While that is an element of the emotionally resonant storytelling, without which much of the novel would lose its power, Evie and Tom are two very real people whose experiences matter in and of themselves.
That they are representative of the people of the time, who endured privation and loss on a scale not matched or exceeded until World War Two (though you could argue that the Spanish Flu which cruelly followed WW1 made things far, far worse), the interest of Gaynor and Webb seems to be in bringing an authenticity of lived experience to an event which too often these days, seem distant and remote, a collection of significant dates and nothing more.
By telling this story through the persons of Tom and Evie, we come to understand why the war was so overwhelmingly destructive but we also come to see in a way that seizes your heart most unexpectedly, how love, real muscular, in-the-trenches (literally in the case of Tom) love can withstand pretty much anything this blighted world of ours can throw at it.
“(Thomas to Evie – 1 January, 1916) Thank you, as ever, for your encouraging and kind words last month.
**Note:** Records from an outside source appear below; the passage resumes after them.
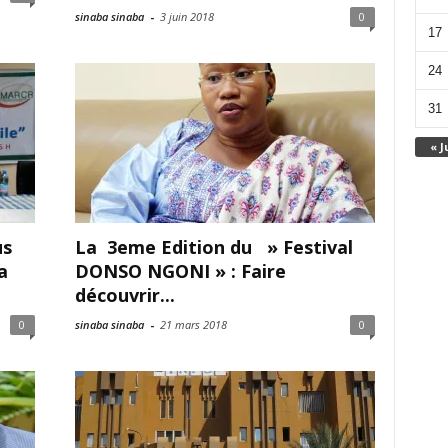
sinaba sinaba
-
3 juin 2018
0
17
24
31
« J
us
La 3eme Edition du » Festival
a
DONSO NGONI » : Faire
découvrir...
0
sinaba sinaba
-
21 mars 2018
0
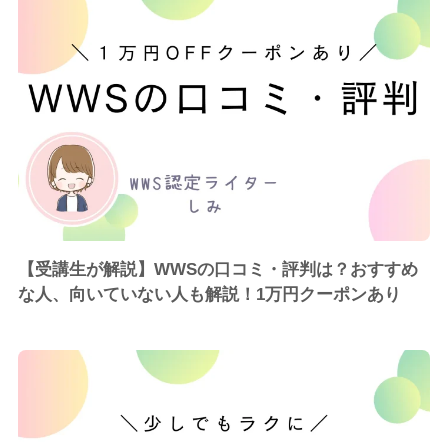
【受講生が解説】WWSの口コミ・評判は？おすすめ
な人、向いていない人も解説！1万円クーポンあり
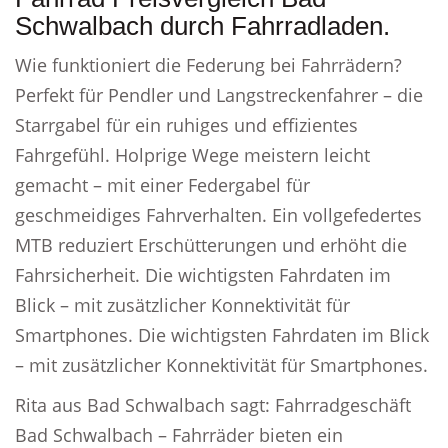
Schwalbach durch Fahrradladen.
Wie funktioniert die Federung bei Fahrrädern?
Perfekt für Pendler und Langstreckenfahrer – die
Starrgabel für ein ruhiges und effizientes
Fahrgefühl. Holprige Wege meistern leicht
gemacht – mit einer Federgabel für
geschmeidiges Fahrverhalten. Ein vollgefedertes
MTB reduziert Erschütterungen und erhöht die
Fahrsicherheit. Die wichtigsten Fahrdaten im
Blick – mit zusätzlicher Konnektivität für
Smartphones. Die wichtigsten Fahrdaten im Blick
– mit zusätzlicher Konnektivität für Smartphones.
Rita aus Bad Schwalbach sagt: Fahrradgeschäft
Bad Schwalbach – Fahrräder bieten ein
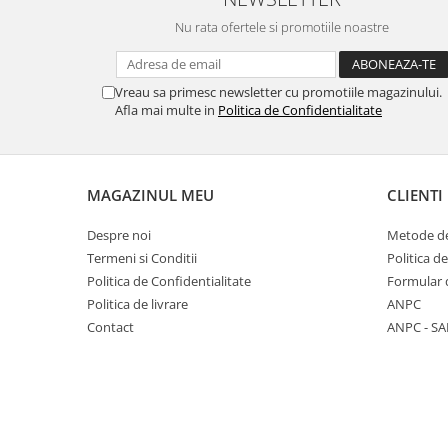
Sistemul circulator
Nu rata ofertele si promotiile noastre
Sistemul digestiv
Sistemul muscular
Vreau sa primesc newsletter cu promotiile magazinului.
Afla mai multe in
Politica de Confidentialitate
Sistemul nervos
Sistemul osos si articulatii
Sistemul respirator
MAGAZINUL MEU
CLIENTI
Slăbit
Despre noi
Metode de
Spasme digestive
Termeni si Conditii
Politica d
Splina si pancreas
Politica de Confidentialitate
Formular 
Stabilizare psiho-emoțională
Politica de livrare
ANPC
Contact
ANPC - SA
Stres
Stres oxidativ
Surmenaj școlar
Tensiunea arteriala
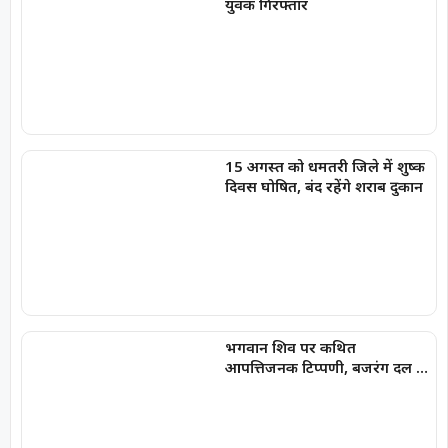
युवक गिरफ्तार
15 अगस्त को धमतरी जिले में शुष्क
दिवस घोषित, बंद रहेंगे शराब दुकान
भगवान शिव पर कथित
आपत्तिजनक टिप्पणी, बजरंग दल ने
किया घेराव; अरुण पन्नालाल
गिरफ्तार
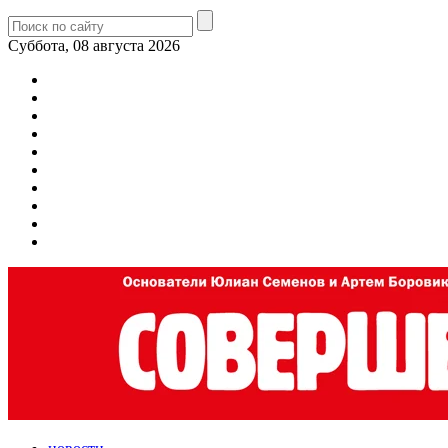
Суббота, 08 августа 2026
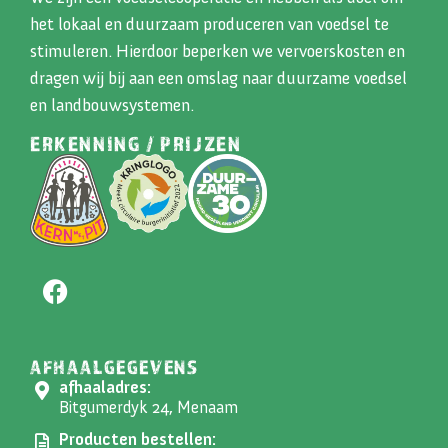
het lokaal en duurzaam produceren van voedsel te
stimuleren. Hierdoor beperken we vervoerskosten en
dragen wij bij aan een omslag naar duurzame voedsel
en landbouwsystemen.
ERKENNING / PRIJZEN
AFHAALGEGEVENS
afhaaladres:
Bitgumerdyk 24, Menaam
Producten bestellen:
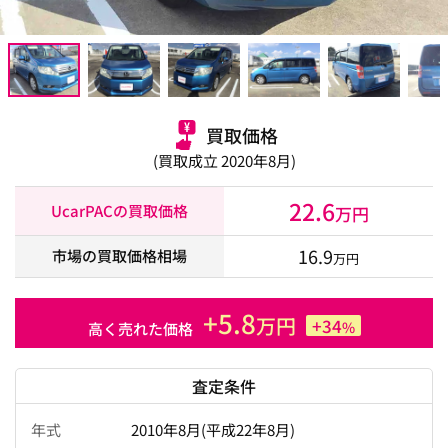
買取価格
(買取成立 2020年8月)
22.6
UcarPACの買取価格
万円
16.9
市場の買取価格相場
万円
+5.8
万円
+34
%
高く売れた価格
査定条件
年式
2010年8月(平成22年8月)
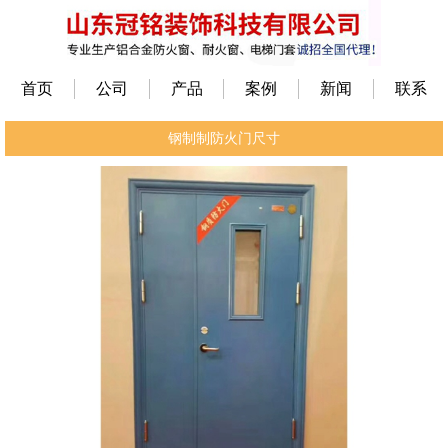
首页
公司
产品
案例
新闻
联系
钢制制防火门尺寸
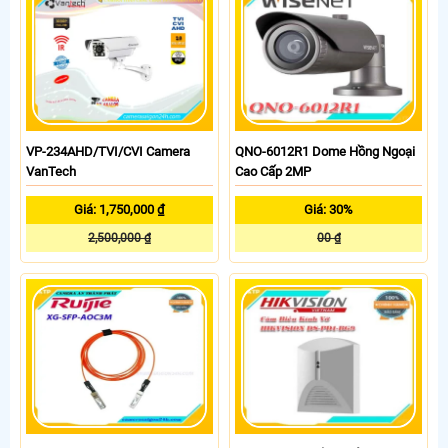
VP-234AHD/TVI/CVI Camera
QNO-6012R1 Dome Hồng Ngoại
VanTech
Cao Cấp 2MP
Giá: 1,750,000 ₫
Giá: 30%
2,500,000 ₫
00 ₫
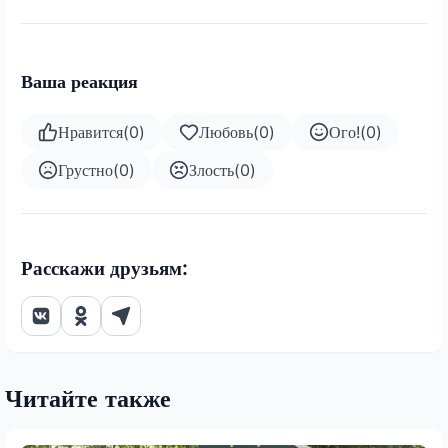
Ваша реакция
Нравится
(
0
)
Любовь
(
0
)
Ого!
(
0
)
Грустно
(
0
)
Злость
(
0
)
Расскажи друзьям:
Читайте также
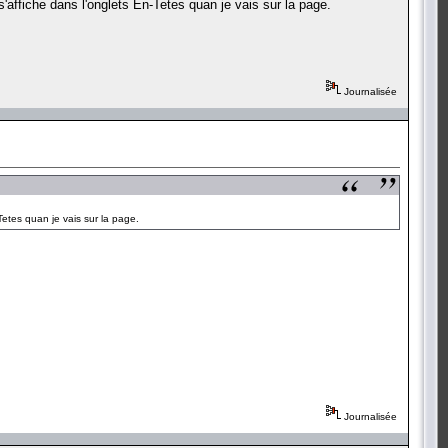
'affiche dans l'onglets En-Tetes quan je vais sur la page.
Journalisée
Tetes quan je vais sur la page.
Journalisée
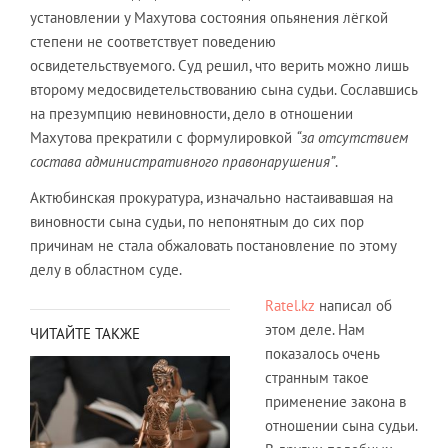
установлении у Махутова состояния опьянения лёгкой
степени не соответствует поведению
освидетельствуемого. Суд решил, что верить можно лишь
второму медосвидетельствованию сына судьи. Сославшись
на презумпцию невиновности, дело в отношении
Махутова прекратили с формулировкой
“за отсутствием
состава административного правонарушения”
.
Актюбинская прокуратура, изначально настаивавшая на
виновности сына судьи, по непонятным до сих пор
причинам не стала обжаловать постановление по этому
делу в областном суде.
Ratel.kz
написал об
этом деле. Нам
ЧИТАЙТЕ ТАКЖЕ
показалось очень
странным такое
применение закона в
отношении сына судьи.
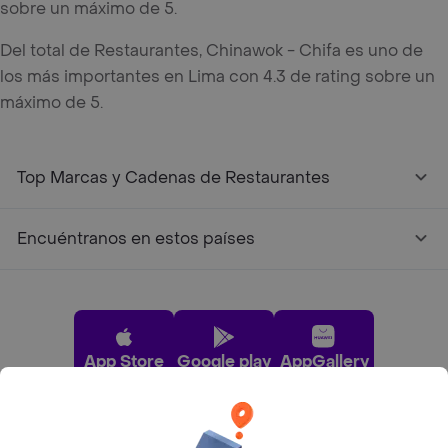
sobre un máximo de 5.
Del total de Restaurantes, Chinawok - Chifa es uno de
los más importantes en Lima con 4.3 de rating sobre un
máximo de 5.
Top Marcas y Cadenas de Restaurantes
Encuéntranos en estos países
App Store
Google play
AppGallery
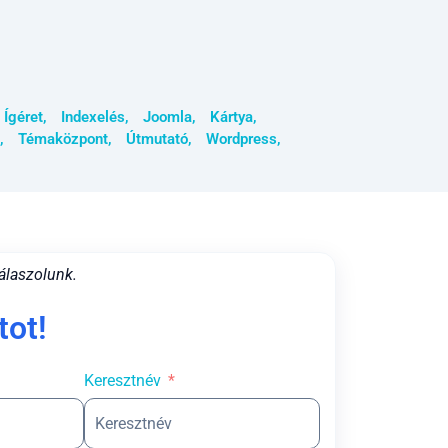
,
Ígéret
,
Indexelés
,
Joomla
,
Kártya
,
,
Témaközpont
,
Útmutató
,
Wordpress
,
álaszolunk.
tot!
Keresztnév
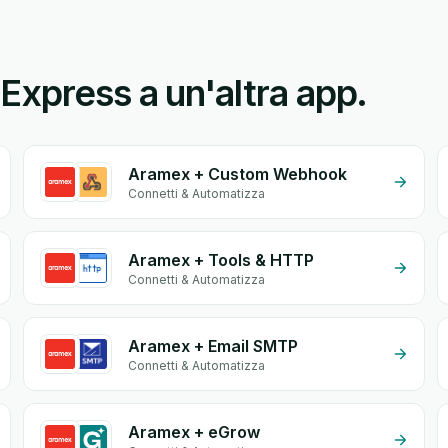
xpress a un'altra app.
Aramex + Custom Webhook
Connetti & Automatizza
Aramex + Tools & HTTP
Connetti & Automatizza
Aramex + Email SMTP
Connetti & Automatizza
Aramex + eGrow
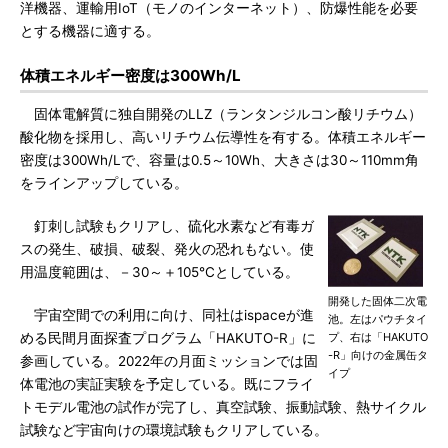
洋機器、運輸用IoT（モノのインターネット）、防爆性能を必要
とする機器に適する。
体積エネルギー密度は300Wh/L
固体電解質に独自開発のLLZ（ランタンジルコン酸リチウム）
酸化物を採用し、高いリチウム伝導性を有する。体積エネルギー
密度は300Wh/Lで、容量は0.5～10Wh、大きさは30～110mm角
をラインアップしている。
釘刺し試験もクリアし、硫化水素など有毒ガ
スの発生、破損、破裂、発火の恐れもない。使
用温度範囲は、－30～＋105℃としている。
開発した固体二次電
宇宙空間での利用に向け、同社はispaceが進
池。左はパウチタイ
める民間月面探査プログラム「HAKUTO-R」に
プ、右は「HAKUTO
-R」向けの金属缶タ
参画している。2022年の月面ミッションでは固
イプ
体電池の実証実験を予定している。既にフライ
トモデル電池の試作が完了し、真空試験、振動試験、熱サイクル
試験など宇宙向けの環境試験もクリアしている。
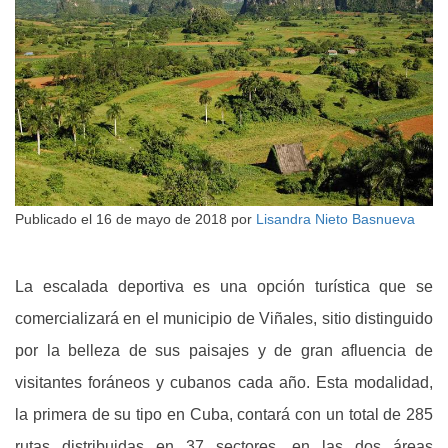
Publicado el
16 de mayo de 2018
por
Lisandra Nieto Basnueva
La escalada deportiva es una opción turística que se
comercializará en el municipio de Viñales, sitio distinguido
por la belleza de sus paisajes y de gran afluencia de
visitantes foráneos y cubanos cada año. Esta modalidad,
la primera de su tipo en Cuba, contará con un total de 285
rutas distribuidas en 37 sectores, en las dos áreas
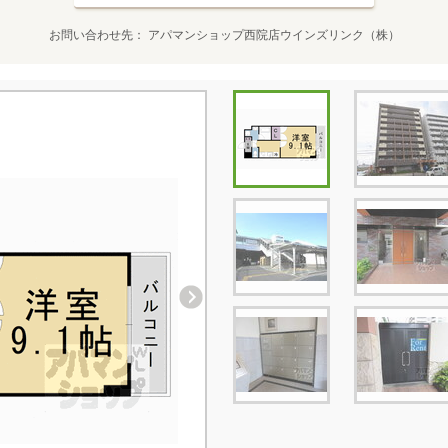
お問い合わせ先
アパマンショップ西院店ウインズリンク（株）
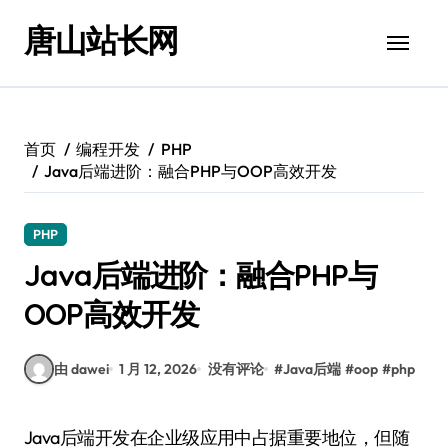
跳
唐山站长网
转
到
内
容
首页
编程开发
PHP
Java后端进阶：融合PHP与OOP高效开发
PHP
Java后端进阶：融合PHP与
OOP高效开发
由 dawei
1 月 12, 2026
没有评论
#
Java后端
#
oop
#
php
Java后端开发在企业级应用中占据重要地位，但随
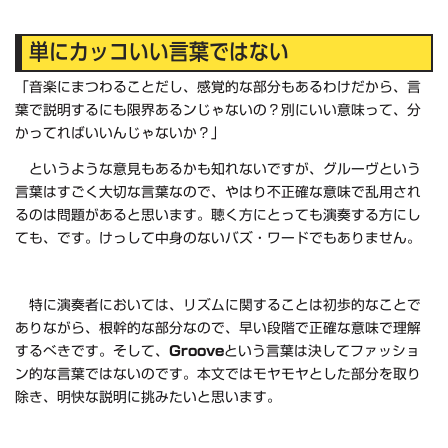
単にカッコいい言葉ではない
「音楽にまつわることだし、感覚的な部分もあるわけだから、言
葉で説明するにも限界あるンじゃないの？別にいい意味って、分
かってればいいんじゃないか？」
というような意見もあるかも知れないですが、グルーヴという
言葉はすごく大切な言葉なので、やはり不正確な意味で乱用され
るのは問題があると思います。聴く方にとっても演奏する方にし
ても、です。けっして中身のないバズ・ワードでもありません。
特に演奏者においては、リズムに関することは初歩的なことで
ありながら、根幹的な部分なので、早い段階で正確な意味で理解
するべきです。そして、
Groove
という言葉は決してファッショ
ン的な言葉ではないのです。本文ではモヤモヤとした部分を取り
除き、明快な説明に挑みたいと思います。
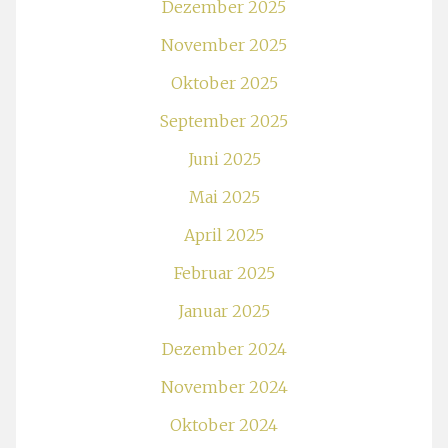
Dezember 2025
November 2025
Oktober 2025
September 2025
Juni 2025
Mai 2025
April 2025
Februar 2025
Januar 2025
Dezember 2024
November 2024
Oktober 2024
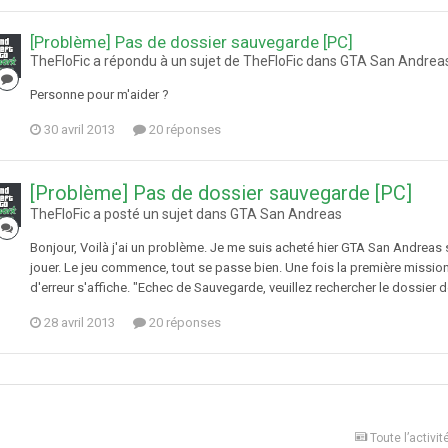
[Problème] Pas de dossier sauvegarde [PC]
TheFloFic a répondu à un sujet de TheFloFic dans
GTA San Andrea
Personne pour m'aider ?
30 avril 2013
20 réponses
[Problème] Pas de dossier sauvegarde [PC]
TheFloFic a posté un sujet dans
GTA San Andreas
Bonjour, Voilà j'ai un problème. Je me suis acheté hier GTA San Andreas su
jouer. Le jeu commence, tout se passe bien. Une fois la première mission 
d'erreur s'affiche. "Echec de Sauvegarde, veuillez rechercher le dossier 
28 avril 2013
20 réponses
Toute l’activit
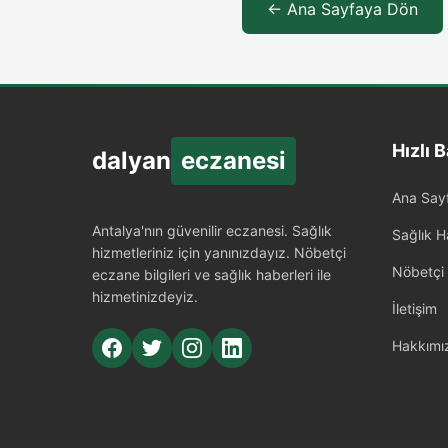
← Ana Sayfaya Dön
Hızlı B
dalyan
eczanesi
Ana Say
Antalya'nın güvenilir eczanesi. Sağlık
Sağlık H
hizmetleriniz için yanınızdayız. Nöbetçi
Nöbetçi
eczane bilgileri ve sağlık haberleri ile
hizmetinizdeyiz.
İletişim
Hakkımı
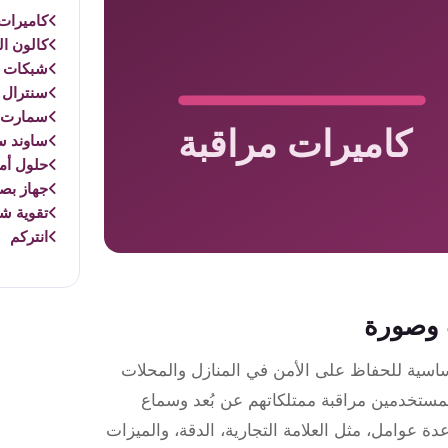
كاميرات 
كالون ال
شبكات و
سنترال 
سمارت 
ساوند س
حلول أم
جهاز بص
تقوية ش
انتركم
 وصورة
أساسية للحفاظ على الأمن في المنازل والمحلات
لمستخدمين مراقبة ممتلكاتهم عن بُعد وسماع
عوامل، مثل العلامة التجارية، الدقة، والميزات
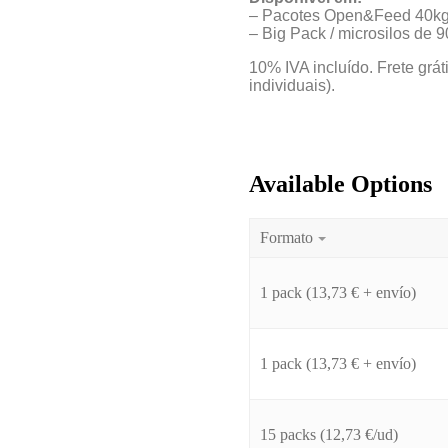
– Pacotes Open&Feed 40kg
– Big Pack / microsilos de 
10% IVA incluído. Frete grá
individuais).
Available Options
Formato
1 pack (13,73 € + envío)
1 pack (13,73 € + envío)
15 packs (12,73 €/ud)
A heavy cloud has hovered over me these last weeks, and I have been unable to shake it … Another Christmas at war exacerbated things, but I’m breathing easier now that the festivities , and the incessant reminder of all I have lost, are behind me. A new year lies ahead.” (P. 188)
If, like me, you pick up Last Christmas in Paris thinking it will be a pleasingly lightweight romance to divert from the travails of your life, you will be more than pleasantly surprised to realise what a robust tale of love and life it is.
That it is romantic is unquestioned, but it is romantic in a way that endures despite the horrors of the world and time in which it takes place, meaning that the story of Tom and Evie is far more than just two people falling in love, grand and epic though that almost always is.
If you are even slightly possessed of a sentimental heart and a romantic sensibility, and especially if you are in love yourself or have been or want to be, there is much to love about the way that love slowly but surely catches up to Tom and Evie at a time when you would think it is the last thing anything would be worrying about.
But as Gaynor and Webb makes gloriously and luminously clear, it is precisely when the world has gone to hell and there seems very little to live for, that love and romance becomes more important than ever.
Again, while walks along moonlit rivers and candlelit dinners are one of life’s most beautiful things, they become almost vital and inherently necessary when so much you value hangs in the mortal balance.
Tom and Evie’s love affair, all wrapped up by Tom’s life some fifty years later, is evocative because it takes place against a backdrop that should be inimical to it succeeding but which is in fact the very reason why it takes on such power and urgency and why Last Christmas in Paris is such a compelling read in ways that will stay with you long after the last deeply-affecting page is turned.